* **ACTIVITY**:
Below are some records. Return exactly the lines from the one containing "right ankle: (84, 319)" through the one containing "right knee: (79, 267)", both included, and only those.

##### SUPPLIED DATA #####

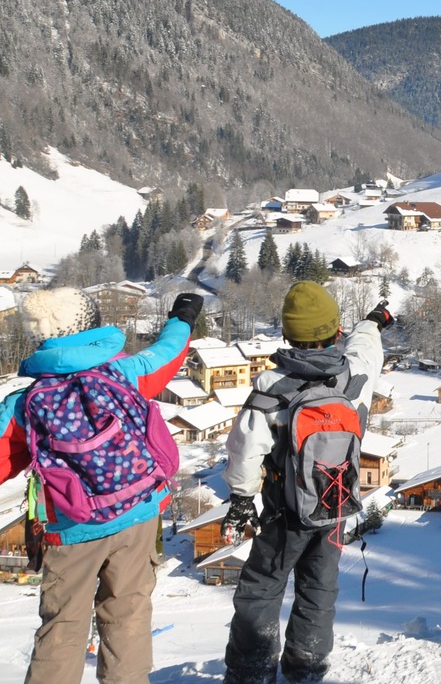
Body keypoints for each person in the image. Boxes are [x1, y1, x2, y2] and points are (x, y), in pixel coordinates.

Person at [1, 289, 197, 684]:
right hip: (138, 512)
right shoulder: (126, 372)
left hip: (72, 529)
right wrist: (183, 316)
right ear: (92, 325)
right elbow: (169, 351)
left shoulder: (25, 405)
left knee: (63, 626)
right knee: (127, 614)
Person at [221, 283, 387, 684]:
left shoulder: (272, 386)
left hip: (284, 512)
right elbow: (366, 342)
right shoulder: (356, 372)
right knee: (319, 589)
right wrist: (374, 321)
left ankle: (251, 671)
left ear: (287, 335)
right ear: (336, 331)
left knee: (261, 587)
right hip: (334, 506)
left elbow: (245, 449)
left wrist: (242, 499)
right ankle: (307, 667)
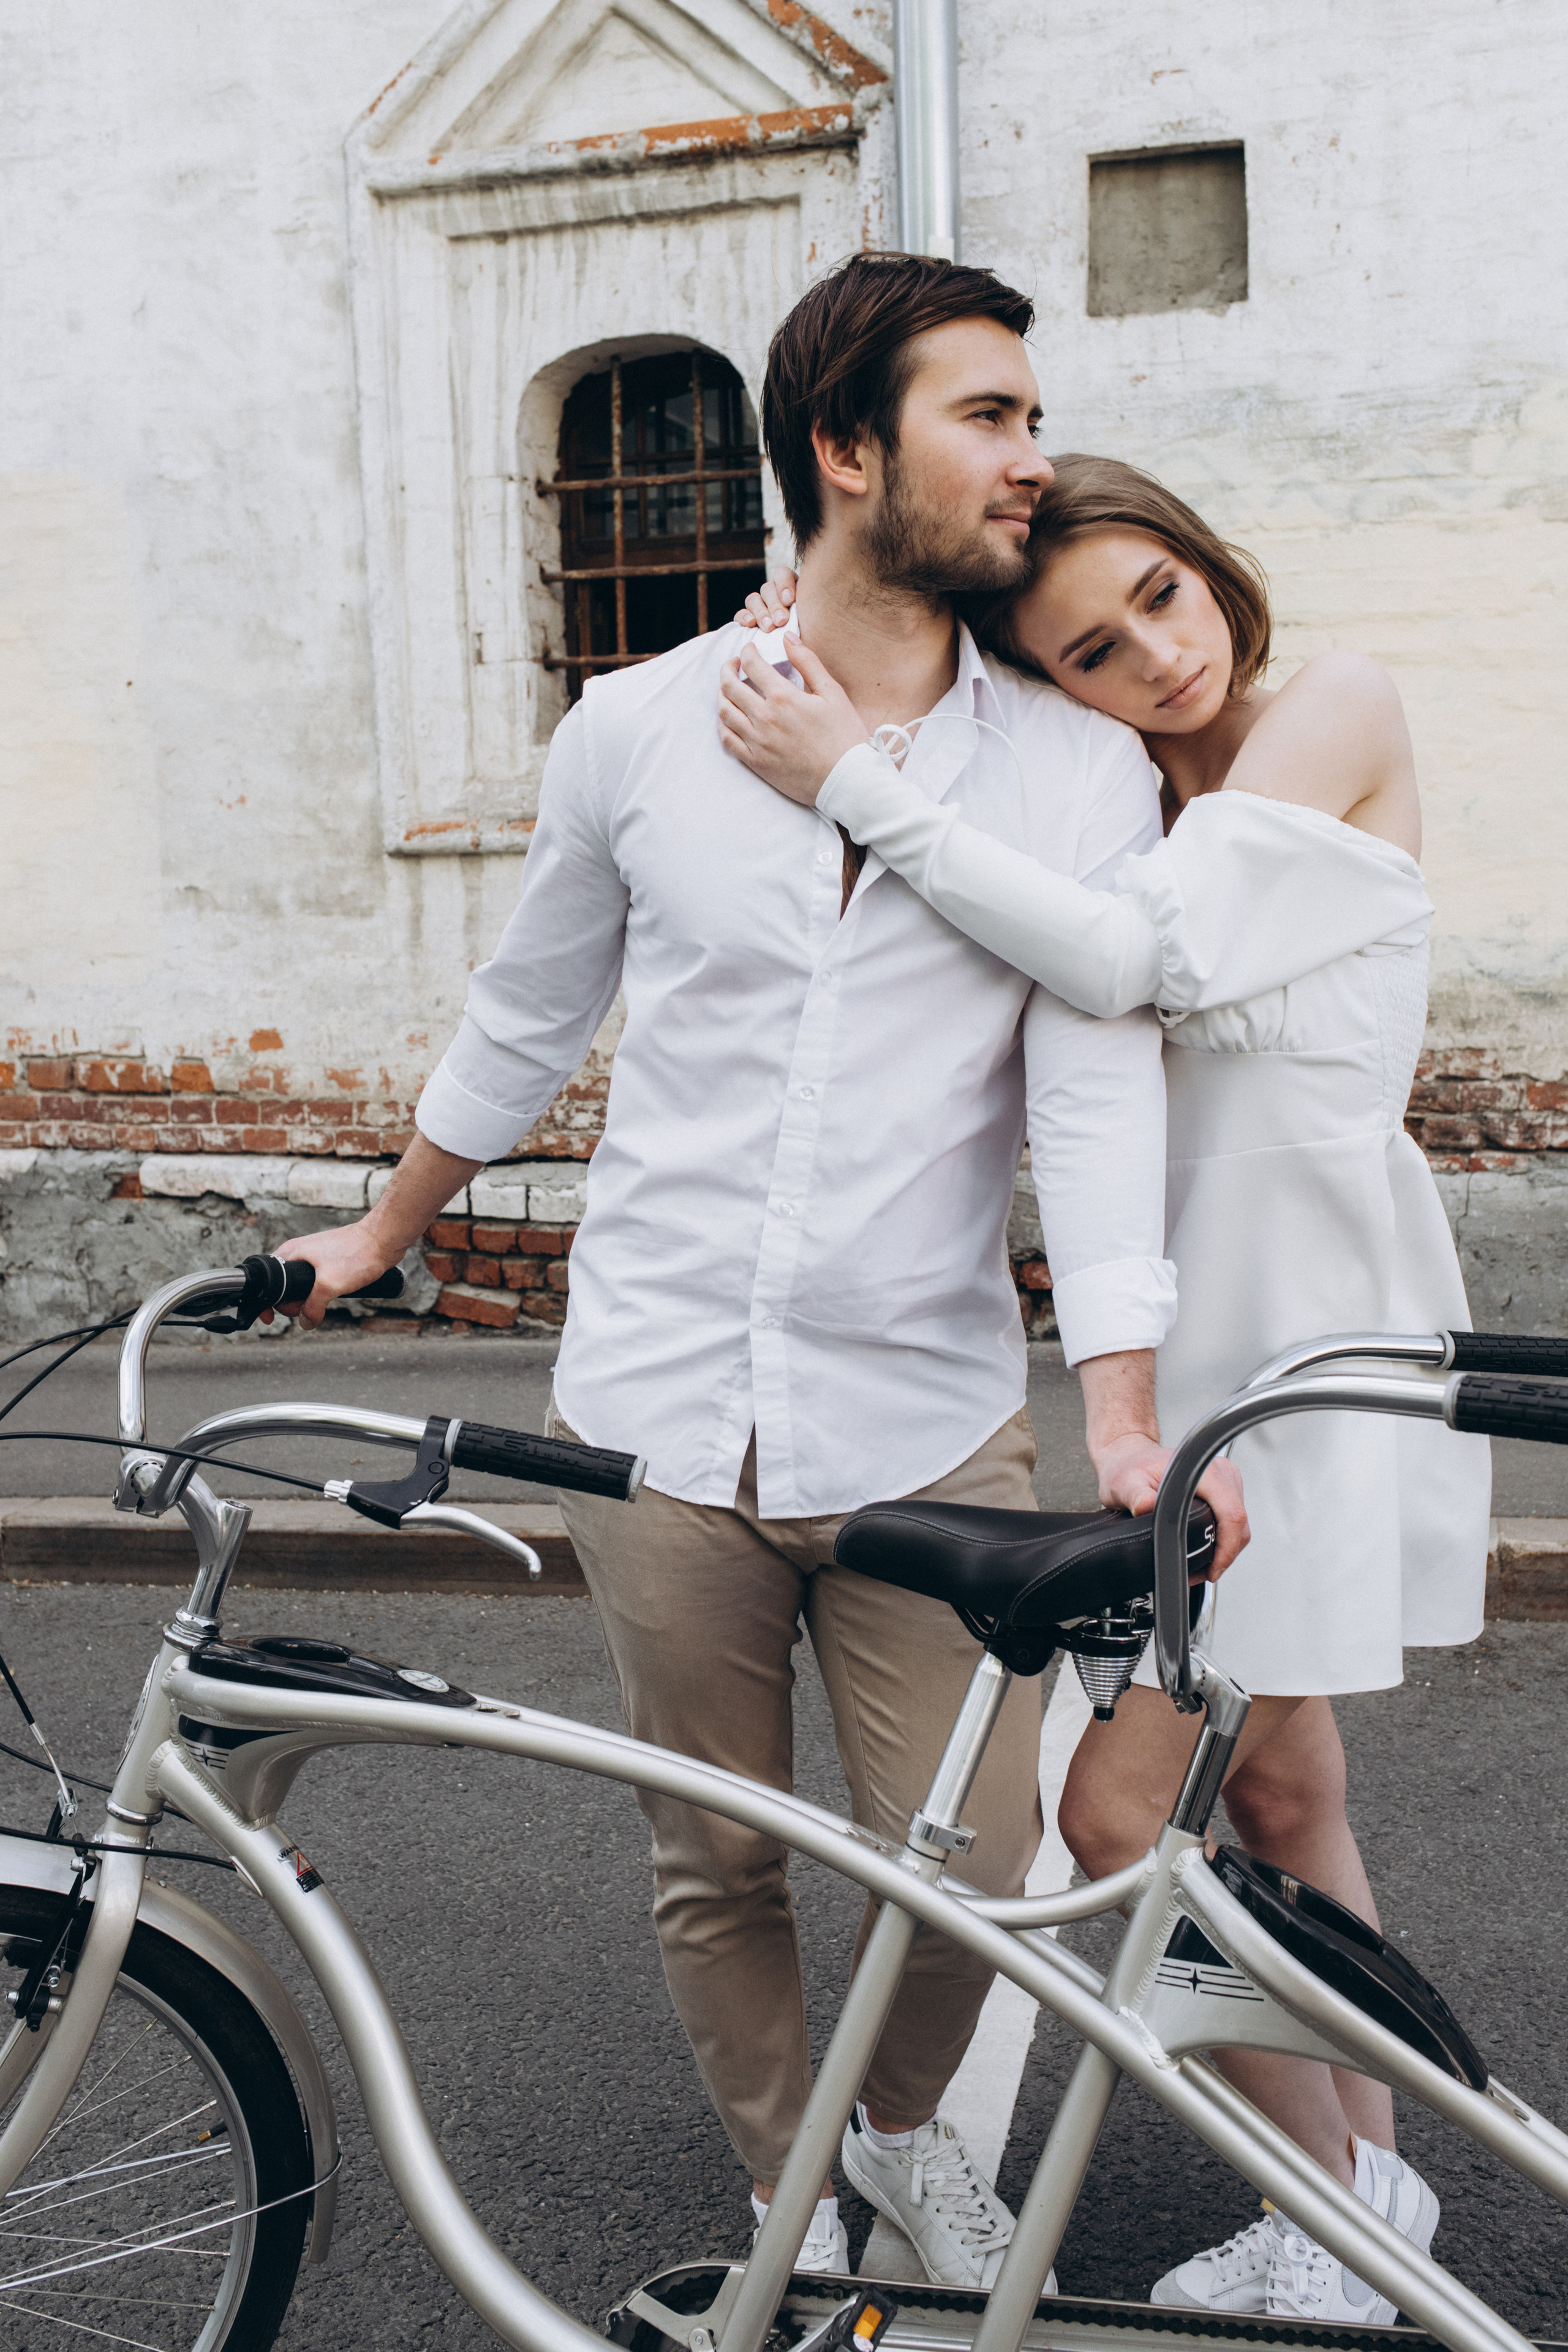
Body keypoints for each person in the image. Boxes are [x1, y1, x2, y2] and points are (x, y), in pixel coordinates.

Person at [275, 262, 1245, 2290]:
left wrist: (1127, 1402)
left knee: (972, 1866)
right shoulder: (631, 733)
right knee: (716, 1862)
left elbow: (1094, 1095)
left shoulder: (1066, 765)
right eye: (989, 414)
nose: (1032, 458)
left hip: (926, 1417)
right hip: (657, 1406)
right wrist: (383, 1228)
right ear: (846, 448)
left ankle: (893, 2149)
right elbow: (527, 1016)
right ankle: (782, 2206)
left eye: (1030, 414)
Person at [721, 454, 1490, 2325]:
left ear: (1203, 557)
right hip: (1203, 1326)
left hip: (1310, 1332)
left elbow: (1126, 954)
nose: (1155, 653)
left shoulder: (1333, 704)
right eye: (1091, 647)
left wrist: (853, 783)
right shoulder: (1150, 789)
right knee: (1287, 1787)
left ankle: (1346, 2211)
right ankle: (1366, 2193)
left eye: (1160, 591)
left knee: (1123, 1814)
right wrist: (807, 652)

#####
##### SUPPLIED DATA #####

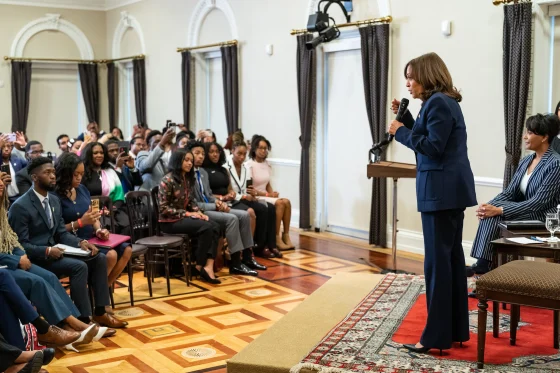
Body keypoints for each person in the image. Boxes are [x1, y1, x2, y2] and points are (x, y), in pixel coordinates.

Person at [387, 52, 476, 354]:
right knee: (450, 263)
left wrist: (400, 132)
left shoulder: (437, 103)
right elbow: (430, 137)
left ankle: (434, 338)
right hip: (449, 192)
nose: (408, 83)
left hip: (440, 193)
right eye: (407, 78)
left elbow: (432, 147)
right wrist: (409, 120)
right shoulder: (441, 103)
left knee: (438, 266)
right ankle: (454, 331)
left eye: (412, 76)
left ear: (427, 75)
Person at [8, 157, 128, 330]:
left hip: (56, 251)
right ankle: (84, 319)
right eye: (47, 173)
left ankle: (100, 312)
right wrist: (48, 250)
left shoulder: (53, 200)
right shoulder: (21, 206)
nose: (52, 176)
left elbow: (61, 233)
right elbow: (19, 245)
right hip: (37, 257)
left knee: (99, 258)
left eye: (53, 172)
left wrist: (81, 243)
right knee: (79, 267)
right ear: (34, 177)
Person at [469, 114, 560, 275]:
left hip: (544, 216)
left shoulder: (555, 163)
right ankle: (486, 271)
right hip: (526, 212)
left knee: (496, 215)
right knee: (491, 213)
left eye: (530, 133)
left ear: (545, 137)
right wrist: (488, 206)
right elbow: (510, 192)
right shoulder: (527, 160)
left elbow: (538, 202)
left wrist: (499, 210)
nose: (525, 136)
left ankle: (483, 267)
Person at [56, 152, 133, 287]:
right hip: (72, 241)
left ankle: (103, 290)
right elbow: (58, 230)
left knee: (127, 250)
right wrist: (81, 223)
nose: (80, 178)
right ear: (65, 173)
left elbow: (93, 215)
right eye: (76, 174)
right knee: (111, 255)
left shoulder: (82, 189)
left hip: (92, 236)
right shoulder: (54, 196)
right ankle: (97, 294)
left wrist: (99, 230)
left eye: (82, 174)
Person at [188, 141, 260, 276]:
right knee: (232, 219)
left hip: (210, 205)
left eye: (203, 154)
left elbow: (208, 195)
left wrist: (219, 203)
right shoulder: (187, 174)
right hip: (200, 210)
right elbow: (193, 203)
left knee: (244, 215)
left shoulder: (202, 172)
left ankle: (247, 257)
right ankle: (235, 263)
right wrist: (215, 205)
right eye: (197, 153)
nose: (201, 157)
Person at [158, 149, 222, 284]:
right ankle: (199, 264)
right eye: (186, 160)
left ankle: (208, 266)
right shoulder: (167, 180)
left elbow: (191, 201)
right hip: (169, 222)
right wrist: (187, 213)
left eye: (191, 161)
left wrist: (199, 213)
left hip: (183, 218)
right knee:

#####

* **OUTPUT FOR THIS EXERCISE**:
right ankle: (84, 319)
right eye: (47, 173)
left ankle: (100, 312)
right wrist: (48, 250)
left shoulder: (53, 200)
right shoulder: (21, 206)
nose: (52, 176)
left elbow: (61, 233)
right elbow: (19, 245)
right hip: (37, 257)
left knee: (99, 258)
left eye: (53, 172)
left wrist: (81, 243)
right knee: (79, 267)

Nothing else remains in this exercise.